SIVA VAIDHYANATHAN: Well, I actually think that this is the job of libraries. I think libraries should be doing this first and foremost. The Library of Congress should have identified this as a major public need and goal and pursued this sort of project years ago. Instead, they've outsourced it to a private corporation, and this corporation, as good as they like to make us think they are, is still operating by keeping us blind. Their technology is proprietary. Their algorithms for search are completely secret. We don't actually know what's going to generate a certain list of search results. They don't work for us.
Again - "They don't work for us". Whatever their cool geek-dream origin (and I share the fantasy!), Google is a now a very large corporation, accountable only the shareholders.

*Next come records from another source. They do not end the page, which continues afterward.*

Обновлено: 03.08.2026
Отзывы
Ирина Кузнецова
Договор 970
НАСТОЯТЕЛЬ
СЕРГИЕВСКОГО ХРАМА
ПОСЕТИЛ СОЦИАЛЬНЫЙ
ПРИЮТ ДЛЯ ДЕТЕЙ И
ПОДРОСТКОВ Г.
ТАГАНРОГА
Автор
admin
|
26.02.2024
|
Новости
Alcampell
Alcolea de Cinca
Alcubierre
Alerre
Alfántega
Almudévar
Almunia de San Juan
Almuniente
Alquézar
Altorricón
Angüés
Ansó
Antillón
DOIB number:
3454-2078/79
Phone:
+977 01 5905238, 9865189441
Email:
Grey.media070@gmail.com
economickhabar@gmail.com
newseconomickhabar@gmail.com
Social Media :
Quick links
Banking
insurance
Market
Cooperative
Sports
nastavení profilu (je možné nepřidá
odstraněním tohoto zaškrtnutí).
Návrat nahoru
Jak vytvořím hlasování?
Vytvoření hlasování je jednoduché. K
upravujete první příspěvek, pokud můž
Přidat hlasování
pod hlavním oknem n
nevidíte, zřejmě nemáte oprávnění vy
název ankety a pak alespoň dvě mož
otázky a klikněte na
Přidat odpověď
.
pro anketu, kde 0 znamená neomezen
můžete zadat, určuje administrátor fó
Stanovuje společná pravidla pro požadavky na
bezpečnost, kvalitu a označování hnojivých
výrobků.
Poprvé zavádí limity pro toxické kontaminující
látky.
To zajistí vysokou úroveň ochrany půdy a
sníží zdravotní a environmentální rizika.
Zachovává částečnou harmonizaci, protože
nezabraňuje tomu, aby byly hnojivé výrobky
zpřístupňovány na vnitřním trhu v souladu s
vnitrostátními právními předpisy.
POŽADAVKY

It may seem overly critical to emphasize it, but that's reality.
By Seth Finkelstein | posted in google | on October 17, 2005 09:55 AM (Infothought permalink)
BTW, do you read Cringely's weekly columns?
The last several weeks he's been writing about attempts to figure out Google's algorithms for adwords.
If you haven't seen it, it's worth reading how the system is being gamed.
Adwords experiment Part 1, Part 2 (near the end) and Part 3
If they really answered to only their shareholders they wouldn't make Google Talk on an open network... more profitable to make people use yet another proprietary network.
Anonymous: being profit-driven doesn't mean being stupid. Google gets plenty of credit with the geek croud (which sooner or later do move their friends and families to the latest and hippest tech) by establishing an open network (notice that S2S isn't there yet, though I do believe it will in time). In other words, Google has a valuable reputation with geeks that would end up costing them money if they act overtly evilly by our values. That doesn't mean that the day acting evilly pays off enough they will refrain from doing so. Also consider that if Google started a closed network it would have to fight a tough battle against the network effect and the existing players, a battle to get some users to start with that would make the network useful at all. Geeks are doing this job for Google now.
Lis: No, I don't read Cringely - thanks! I keep saying, I've got to do more Google.